3. Key Contributions

Systematic Evaluation: The paper is the first to systematically evaluate existing watermarking methods against the triad of distortion, regeneration, and adversarial attacks, identifying the specific failure modes of joint optimization.
AdvMark Framework: Introduction of a decoupled, two-stage defense strategy that separates adversarial defense (encoder-focused) from distortion/regeneration defense (image-focused).
Theoretical Guarantees: Derivation of a constrained image loss with a theoretical proof ensuring that direct image optimization does not compromise previously learned adversarial robustness.
Quality-Aware Optimization: Proposal of a metric-aware early-stop mechanism for image optimization, ensuring high visual fidelity (PSNR/SSIM/LPIPS) without manual tuning of perturbation budgets.

4. Experimental Results

The authors evaluated AdvMark against 9 baseline methods (including MBRS, HiDDeN, Stable Signature, VINE) across 10 different attacks on MS-COCO and DiffusionDB datasets.

Robustness Improvements:
- Distortion Attacks: Up to 29% accuracy improvement over SOTA.
- Regeneration Attacks: Up to 33% accuracy improvement.
- Adversarial Attacks: Up to 46% accuracy improvement (e.g., against WEvade and Black-Surrogate attacks).
- Clean Accuracy: Maintained near-perfect accuracy (1.00) on unattacked images, whereas JAT-based methods often dropped to ~0.94.
Visual Quality:
- AdvMark achieved the highest image quality among all methods.
- On MS-COCO (128x128), AdvMark achieved a PSNR of 37.0 (vs. 32.1 for MBRS) and an LPIPS of 0.01 (lower is better).
Ablation Studies:
- Removing Stage 1 caused a collapse in adversarial robustness (WEvade accuracy dropped from 0.98 to 0.50).
- Removing Stage 2 caused a drop in distortion robustness (JPEG accuracy dropped from 0.99 to 0.88).
- The constrained loss term was proven essential for maintaining the balance between robustness and quality.

5. Significance

This work fundamentally shifts the paradigm of robust watermarking from joint model training to decoupled defense strategies. By recognizing that different attack types require different mitigation mechanisms (encoder modification vs. image perturbation), AdvMark resolves the long-standing trade-off between clean accuracy and robustness.

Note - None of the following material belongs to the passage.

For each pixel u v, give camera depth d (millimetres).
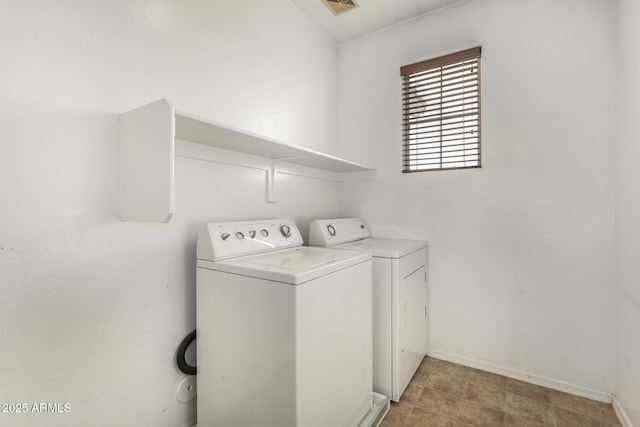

The method is particularly significant for the era of Generative AI, where regeneration attacks (using diffusion models to strip watermarks) are becoming a major threat. AdvMark provides a theoretically grounded, computationally efficient solution that ensures watermarks survive both traditional transmission distortions and advanced AI-based erasure attempts, all while maintaining high visual fidelity suitable for real-world deployment.